Yemen's Gulf Arab neighbours held an extraordinary ministerial meeting in Riyadh Saturday to discuss developments in the restive country where a Shia militia has seized power, an AFP photographer reported. The meeting comes as two of the Gulf Co-operation Council's six member nations, Saudi Arabia and the United Arab Emirates, announced that they had temporarily suspended their embassies' operations in Sanaa and evacuated staff for security reasons.
Similar measures have been taken this week by the United States, France, Germany, Italy, Britain, the Netherlands and Spain. Yemen, which has long been a key US ally in the fight against al Qaeda, is strategically located next to oil-rich Saudi Arabia and on the key shipping route from the Suez Canal to the Gulf. The impoverished state has descended into chaos since the Shia militia, known as Huthis, seized Sanaa in September.
Last month, they seized the presidential palace, prompting Western-backed President Abedrabbo Mansour Hadi to resign. "Yemen faces the most dangerous challenges since the 2011 revolution, forcing us to act promptly to help its people and prevent the country from descending into chaos and internal fighting threatening its unity and safety," Qatar's Foreign Minister Khalid al-Attiyah said in an opening statement.

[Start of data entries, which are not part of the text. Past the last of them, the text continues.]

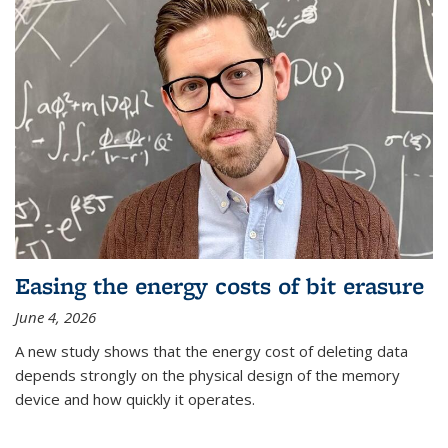
Easing the energy costs of bit erasure
June 4, 2026
A new study shows that the energy cost of deleting data
depends strongly on the physical design of the memory
device and how quickly it operates.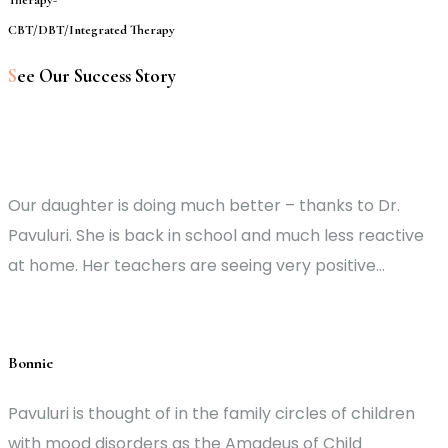
CBT/DBT/Integrated Therapy
S
ee Our Success Story
Our daughter is doing much better – thanks to Dr.
Pavuluri. She is back in school and much less reactive
at home. Her teachers are seeing very positive...
Bonnie
Pavuluri is thought of in the family circles of children
with mood disorders as the Amadeus of Child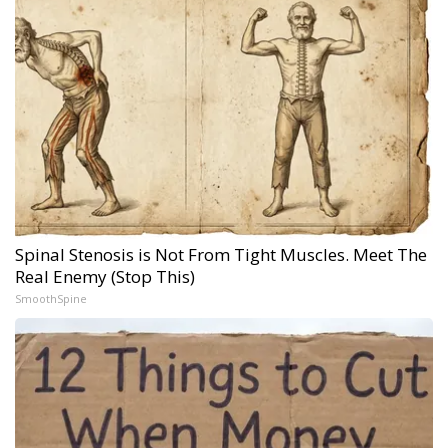
Spinal Stenosis is Not From Tight Muscles. Meet The
Real Enemy (Stop This)
SmoothSpine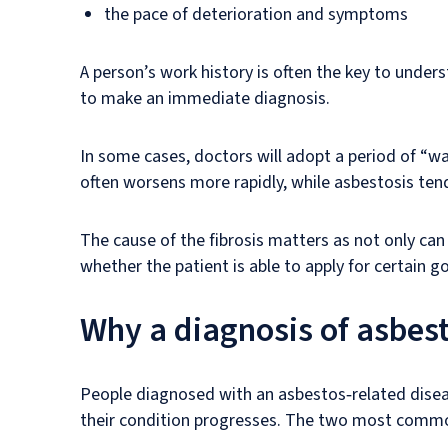
the pace of deterioration and symptoms
A person’s work history is often the key to unde
to make an immediate diagnosis.
In some cases, doctors will adopt a period of “wa
often worsens more rapidly, while asbestosis ten
The cause of the fibrosis matters as not only can
whether the patient is able to apply for certain 
Why a diagnosis of asbes
People diagnosed with an asbestos‑related diseas
their condition progresses. The two most commo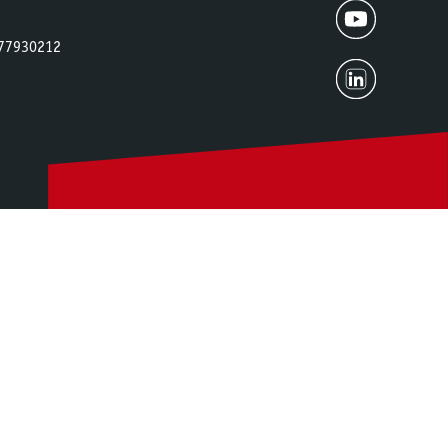
2677930212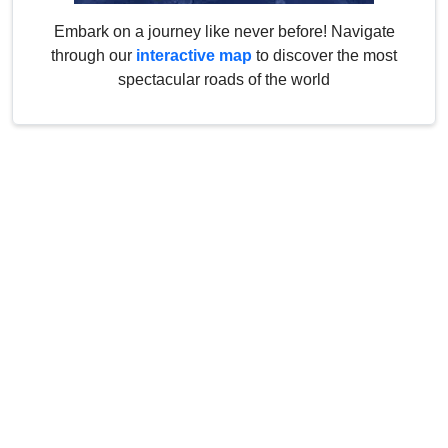
Embark on a journey like never before! Navigate
through our
interactive map
to discover the most
spectacular roads of the world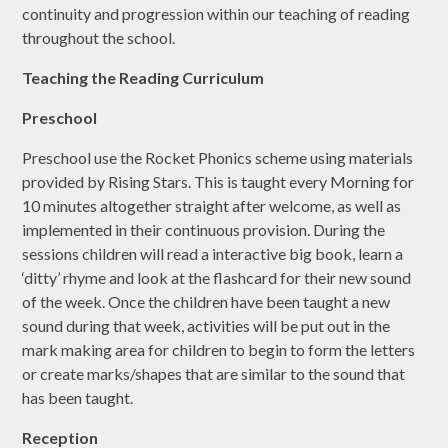
continuity and progression within our teaching of reading
throughout the school.
Teaching the Reading Curriculum
Preschool
Preschool use the Rocket Phonics scheme using materials
provided by Rising Stars. This is taught every Morning for
10 minutes altogether straight after welcome, as well as
implemented in their continuous provision. During the
sessions children will read a interactive big book, learn a
‘ditty’ rhyme and look at the flashcard for their new sound
of the week. Once the children have been taught a new
sound during that week, activities will be put out in the
mark making area for children to begin to form the letters
or create marks/shapes that are similar to the sound that
has been taught.
Reception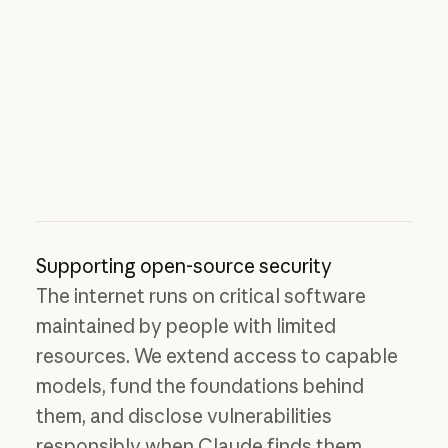
Supporting open-source security
The internet runs on critical software
maintained by people with limited
resources. We extend access to capable
models, fund the foundations behind
them, and disclose vulnerabilities
responsibly when Claude finds them.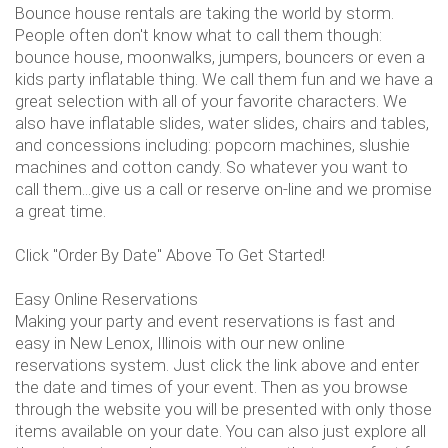
Bounce house rentals are taking the world by storm.
People often don't know what to call them though:
bounce house, moonwalks, jumpers, bouncers or even a
kids party inflatable thing. We call them fun and we have a
great selection with all of your favorite characters. We
also have inflatable slides, water slides, chairs and tables,
and concessions including: popcorn machines, slushie
machines and cotton candy. So whatever you want to
call them...give us a call or reserve on-line and we promise
a great time.
Click "Order By Date" Above To Get Started!
Easy Online Reservations
Making your party and event reservations is fast and
easy in New Lenox, Illinois with our new online
reservations system. Just click the link above and enter
the date and times of your event. Then as you browse
through the website you will be presented with only those
items available on your date. You can also just explore all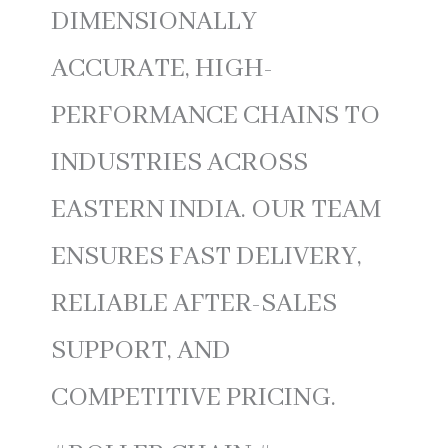
DIMENSIONALLY
ACCURATE, HIGH-
PERFORMANCE CHAINS TO
INDUSTRIES ACROSS
EASTERN INDIA. OUR TEAM
ENSURES FAST DELIVERY,
RELIABLE AFTER-SALES
SUPPORT, AND
COMPETITIVE PRICING.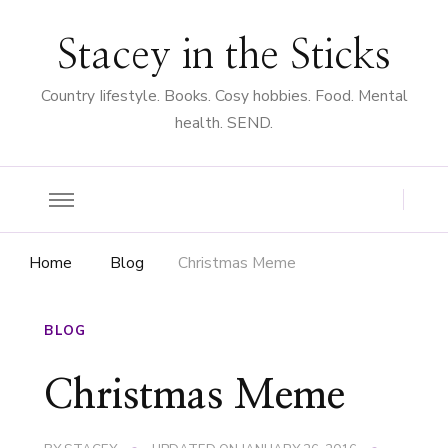
Stacey in the Sticks
Country Iifestyle. Books. Cosy hobbies. Food. Mental
health. SEND.
Home
Blog
Christmas Meme
BLOG
Christmas Meme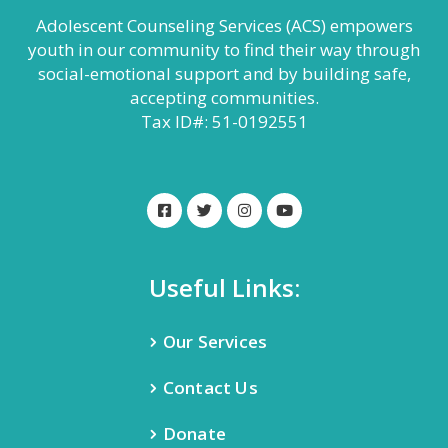
Adolescent Counseling Services (ACS) empowers
youth in our community to find their way through
social-emotional support and by building safe,
accepting communities.
Tax ID#: 51-0192551
Useful Links:
Our Services
Contact Us
Donate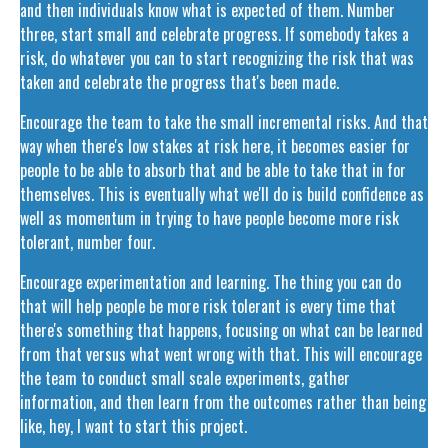
and then individuals know what is expected of them. Number
three, start small and celebrate progress. If somebody takes a
risk, do whatever you can to start recognizing the risk that was
taken and celebrate the progress that's been made.
Encourage the team to take the small incremental risks. And that
way when there's low stakes at risk here, it becomes easier for
people to be able to absorb that and be able to take that in for
themselves. This is eventually what we'll do is build confidence as
well as momentum in trying to have people become more risk
tolerant, number four.
Encourage experimentation and learning. The thing you can do
that will help people be more risk tolerant is every time that
there's something that happens, focusing on what can be learned
from that versus what went wrong with that. This will encourage
the team to conduct small scale experiments, gather
information, and then learn from the outcomes rather than being
like, hey, I want to start this project.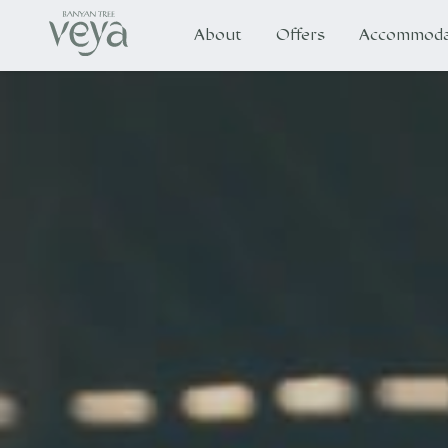
About
Offers
Accommoda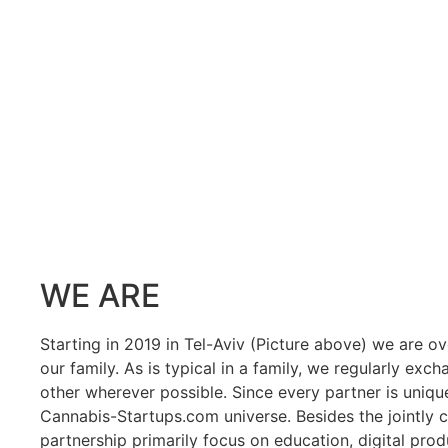
WE ARE
Starting in 2019 in Tel-Aviv (Picture above) we are o
our family. As is typical in a family, we regularly e
other wherever possible. Since every partner is unique 
Cannabis-Startups.com universe. Besides the jointly c
partnership primarily focus on education, digital prod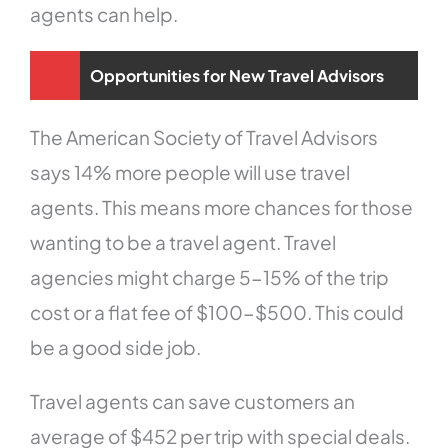
agents can help.
Opportunities for New Travel Advisors
The American Society of Travel Advisors
says 14% more people will use travel
agents. This means more chances for those
wanting to be a travel agent. Travel
agencies might charge 5-15% of the trip
cost or a flat fee of $100-$500. This could
be a good side job.
Travel agents can save customers an
average of $452 per trip with special deals.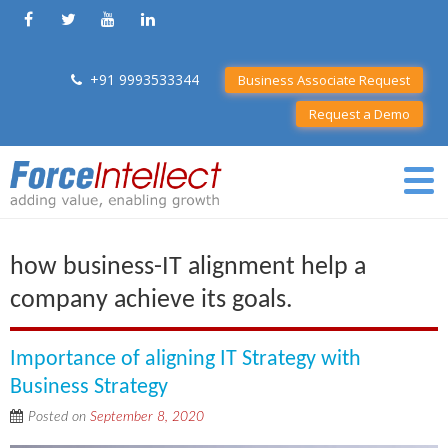
+91 9993533344
Business Associate Request
Request a Demo
how business-IT alignment help a
company achieve its goals.
Importance of aligning IT Strategy with
Business Strategy
Posted on
September 8, 2020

Qatar holds the rotating presidency of the GCC which also includes Bahrain, Kuwait, and Oman. The situation in Yemen will affect "stability and security in the whole region as well as the world", Attiyah warned. Yemen is home to al Qaeda in the Arabian Peninsula (AQAP), regarded by the United States as the network's deadliest branch and which claimed a January 7 attack on French satirical magazine Charlie Hebdo in which 12 people were killed.
The country has seen a rise in unrest since an Arab Spring-inspired uprising forced former strongman Ali Abdullah Saleh to step down in February 2012. UN Secretary General Ban Ki-moon has warned that Yemen is falling apart and called for Hadi to be reinstated.